The result comes in the wake of restructuring costs and litigation with Chemist Warehouse, with the discount giant receiving additional rebates as part of the settlement.
But Sigma says it is already gaining from cost-savings and is standing by previous guidance of earnings before interest and tax of $75 million for the 2019 financial year.
It says Amcal and its other pharmacy brands are enjoying sales growth, with interest in joining the 600-pharmacy network as strong it has ever been.
Sales in Amcal pharmacies grew by 2% over the 2018 financial year, with Guardian pharmacy sales up 5% and Discount Drug Stores up nearly 3%, according to Sigma’s half-year report.
“Our own brands are performing well in what is a challenging retail environment,” says CEO Mark Hooper in an ASX statement.

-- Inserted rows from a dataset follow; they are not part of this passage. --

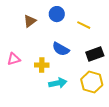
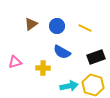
blue circle: (57, 14) -> (57, 26), moved
cyan arrow: (58, 83) -> (69, 86), moved

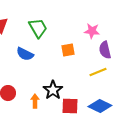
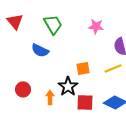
pink star: (92, 31) -> (96, 26), moved
orange square: (68, 50) -> (83, 68), moved

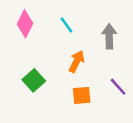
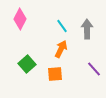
cyan line: (66, 25) -> (62, 26), moved
orange square: (82, 95) -> (55, 74), moved

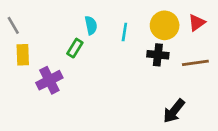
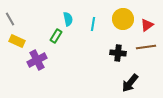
red triangle: (197, 23) -> (147, 25), moved
yellow rectangle: (23, 55) -> (17, 41), turned -63
black cross: (158, 55) -> (118, 53), moved

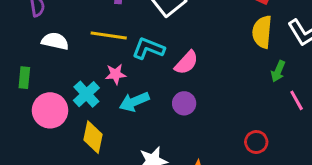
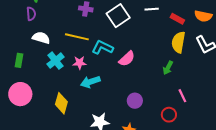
green arrow: (278, 71) -> (168, 68), moved
cyan cross: (86, 94) -> (55, 61), moved
pink line: (297, 100) -> (182, 96), moved
purple circle: (184, 103) -> (135, 101), moved
pink circle: (50, 110) -> (20, 94), moved

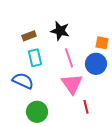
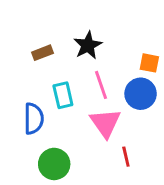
black star: (60, 31) -> (88, 45), turned 30
cyan rectangle: (35, 58) -> (63, 95), moved
blue semicircle: (23, 81) -> (34, 119), turned 65

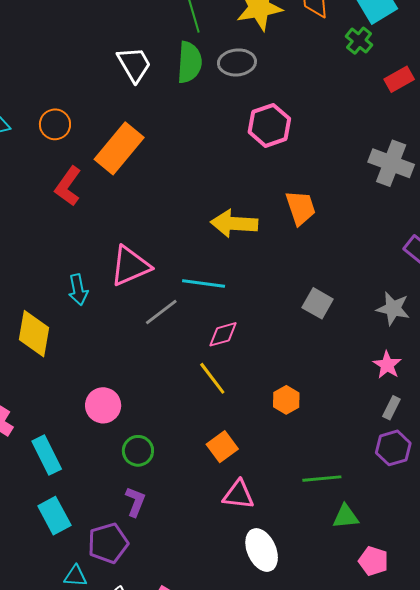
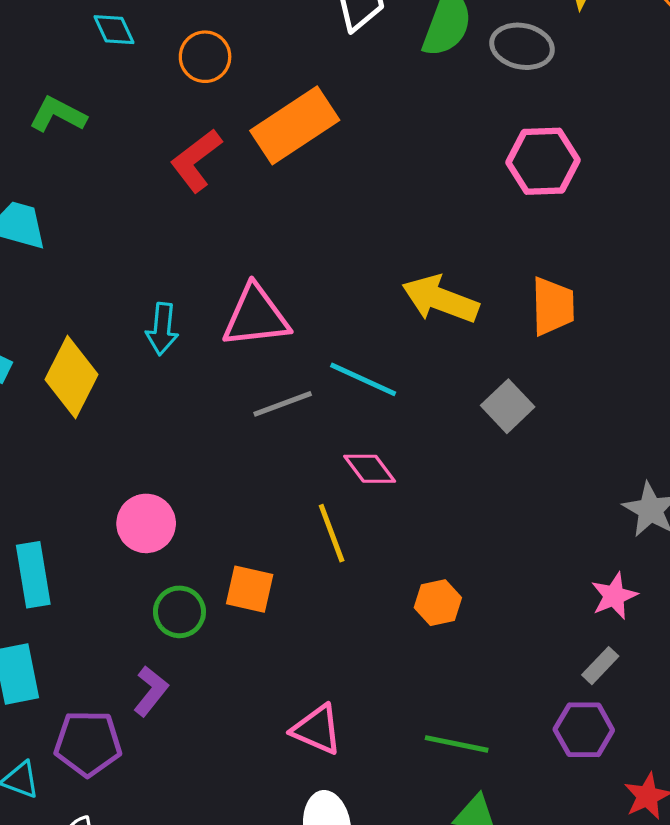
gray square: (318, 303) -> (508, 406), moved
pink diamond: (223, 334) -> (370, 469), turned 52
orange square: (222, 447) -> (250, 589), moved, turned 32

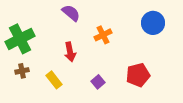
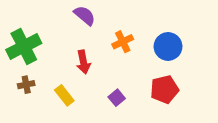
blue circle: (153, 23) -> (168, 46), moved

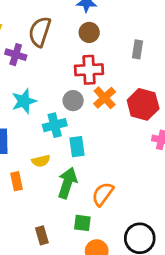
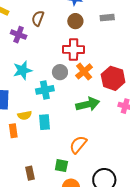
brown semicircle: (40, 32) -> (38, 18), size x0.7
gray rectangle: (137, 49) -> (107, 18), moved, turned 72
cyan rectangle: (77, 147) -> (44, 122), moved
yellow semicircle: (41, 161) -> (25, 115), moved
green arrow: (67, 183) -> (88, 104), moved, turned 55

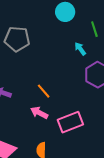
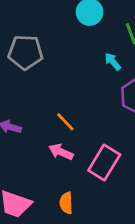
pink rectangle: (70, 122) -> (104, 163), turned -35

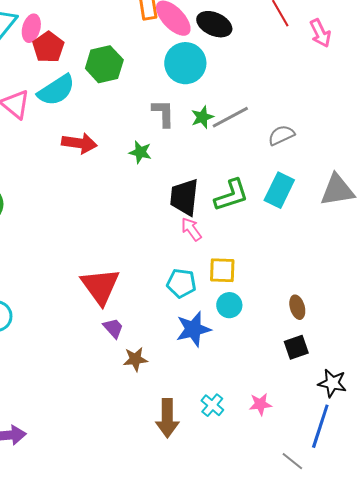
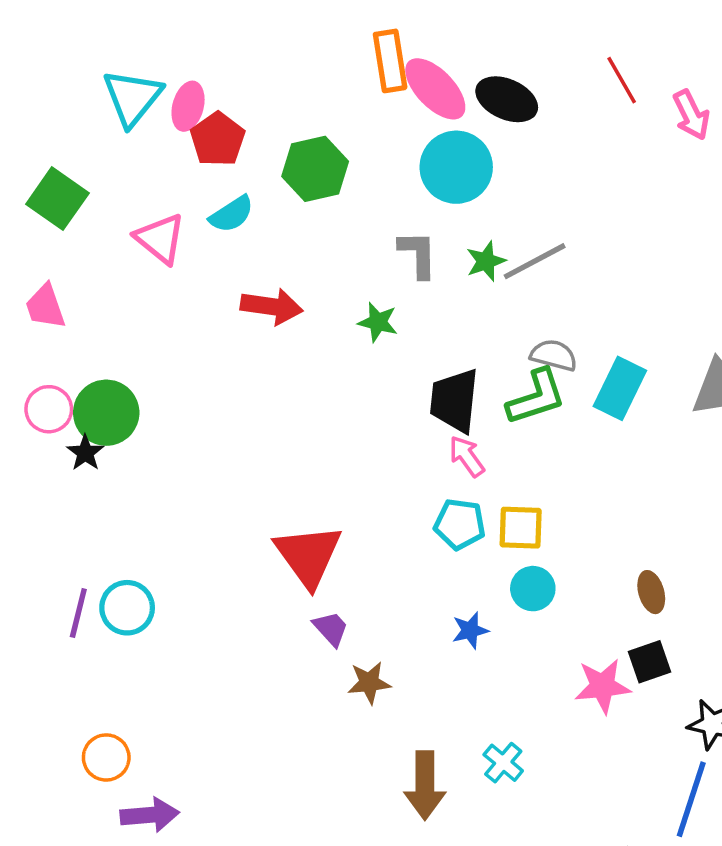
cyan semicircle: (56, 90) -> (232, 214), size x0.7
gray semicircle: (281, 135) -> (554, 355), moved, turned 40
cyan pentagon: (181, 283) -> (460, 524), moved
blue star: (193, 329) -> (470, 630), size x0.6
pink star: (260, 404) -> (602, 686), moved, size x1.4

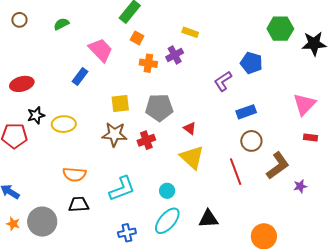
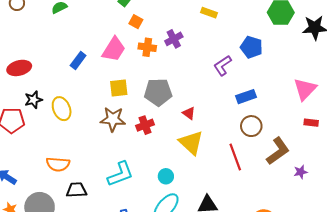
yellow rectangle: (190, 32) -> (209, 13), moved
pink trapezoid: (101, 50) -> (114, 49), moved, turned 76
yellow ellipse: (64, 124) -> (62, 109), turned 70
orange semicircle: (74, 174) -> (58, 164), moved

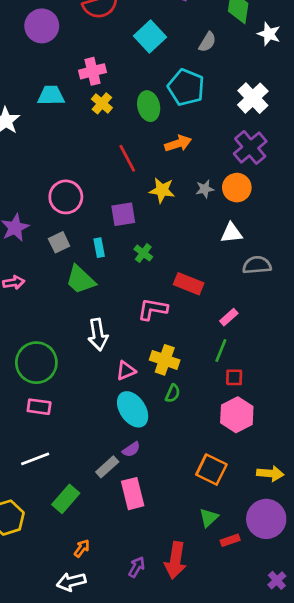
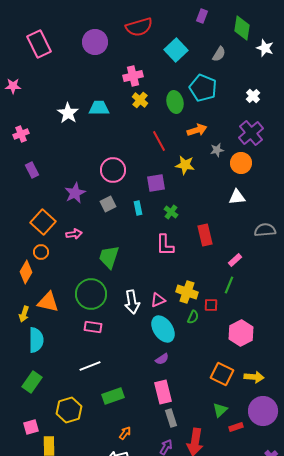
cyan trapezoid: (51, 95) -> (99, 108), moved
white cross: (253, 98) -> (253, 96), size x0.6
gray star: (205, 189) -> (217, 150), moved
gray semicircle: (257, 265) -> (265, 230), moved
green trapezoid: (80, 280) -> (109, 257), moved, turned 65
red rectangle: (189, 284) -> (205, 235), turned 55
pink L-shape: (153, 309) -> (165, 245), moved, turned -100
white arrow: (98, 335) -> (132, 302), moved
red square: (234, 377) -> (211, 305), moved
gray rectangle: (107, 467) -> (171, 418), moved, turned -66
yellow arrow: (270, 473) -> (254, 377), moved
green rectangle: (66, 499) -> (113, 396), turned 30

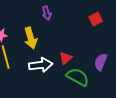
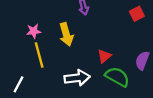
white arrow: (41, 65) -> (77, 78), moved

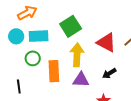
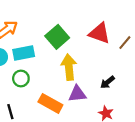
red triangle: (106, 42) -> (99, 33), moved
orange rectangle: (54, 71) -> (50, 103), moved, turned -50

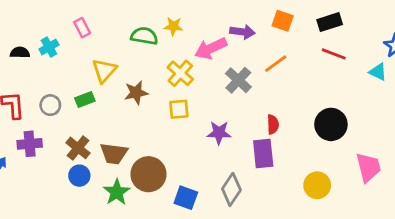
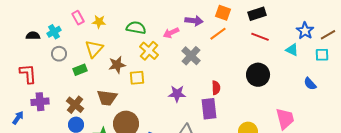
yellow star: (173, 26) -> (99, 22), moved
green semicircle: (144, 36) -> (136, 28), moved
pink arrow: (211, 48) -> (171, 33), size x0.7
orange line: (276, 64) -> (218, 34), moved
gray circle: (50, 105) -> (59, 54), moved
yellow square: (179, 109) -> (137, 78), moved
black circle: (331, 124) -> (258, 75), moved
brown trapezoid: (114, 153) -> (107, 98), moved

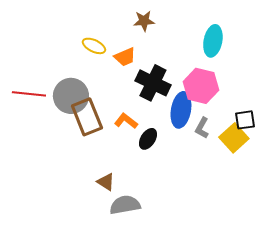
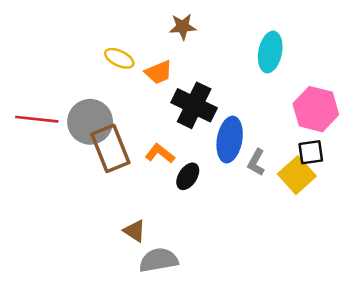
pink hexagon: (201, 86) -> (316, 109), moved

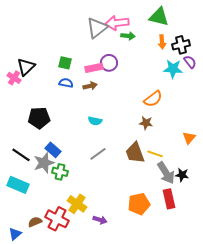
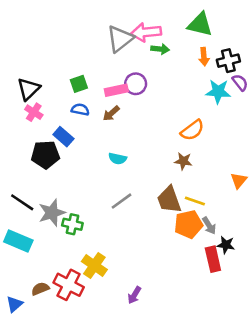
green square: (65, 63) -> (79, 84), turned -32
pink cross: (14, 78) -> (34, 112), moved
brown arrow: (90, 86) -> (111, 113), turned 152
blue rectangle: (53, 150) -> (63, 137), moved
gray arrow: (166, 173) -> (209, 226), size x0.6
black star: (182, 175) -> (226, 245), moved
orange pentagon: (139, 204) -> (188, 224), moved
purple arrow: (100, 220) -> (134, 295), moved, turned 104

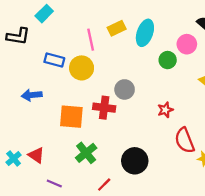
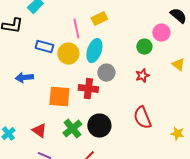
cyan ellipse: (145, 33) -> (94, 51), moved
red star: (165, 110) -> (142, 76), moved
red semicircle: (185, 140) -> (142, 118), moved
red triangle: (36, 155) -> (39, 131), moved
black circle: (135, 161) -> (99, 126), moved

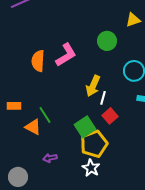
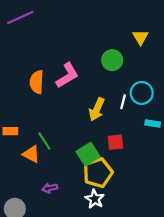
yellow triangle: (133, 20) -> (141, 37), turned -42
white line: (103, 98) -> (123, 102), moved
red square: (110, 116) -> (115, 142), turned 35

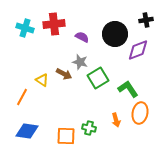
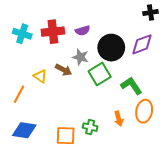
red cross: (54, 24) -> (53, 32), moved
cyan cross: (25, 28) -> (22, 34), moved
black circle: (115, 34) -> (111, 48), moved
purple semicircle: (82, 37) -> (83, 31), turned 136

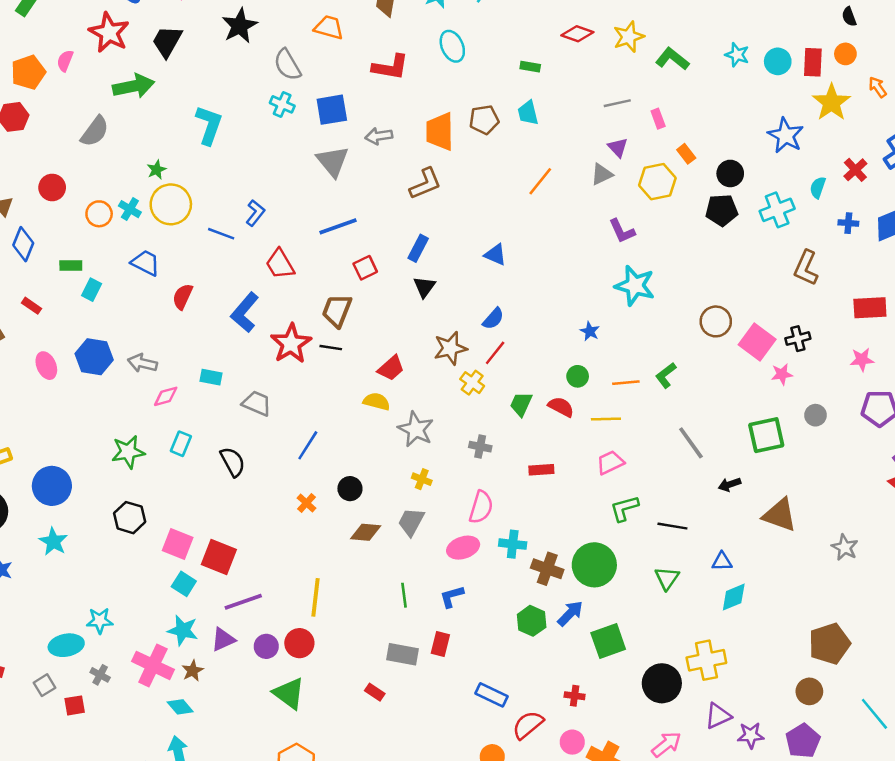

“We have also seen strong interest and sign-up to our brands, with Guardian achieving 10% growth in member numbers so far this financial year.”
According to Sigma there are more than 600 pharmacies in its network of five pharmacy brands and they account for around 20% of consumer spend in pharmacy.
At a presentation of the results, Mr Hooper said the pipeline of pharmacies interested in joining the network was “as strong as it’s even been”.
“The brands were always important for us. They’ve become a much more important focus for us in a Sigma that doesn’t have a Chemist Warehouse.”
But Mr Hooper also said the pharmacy market was just “okay”, with underlying PBS growth flat or slightly negative.
The feeling among pharmacies was “mixed”, with some continuing to do well and able to offset PBS reforms through professional services.
“If you’re a large format pharmacy in a shopping centre, maybe life is still pretty tough.
“If you have got a good pharmacy in a good location, and you put the time and effort in, generally you make a good return. If you’re stuck with high rent in a shitty location, then you don’t too so well.”
Here are three more key results:
- Underlying revenue was down 2% to $1.96 billion, largely due to decline in low-margin hepatitis C medications and “some impact” from codeine upscheduling
- Excluding hepatitis C sales, revenue was up 3.2% to $1.82 billion. This growth was a combination of volumes being up 1% and an increase in sales in hospital business, partly offset by PBS reform pricing adjustments
- A 4.5% drop in gross profit to $135.1 million was partly attributed to additional rebates paid to Chemist Warehouse and My Chemist.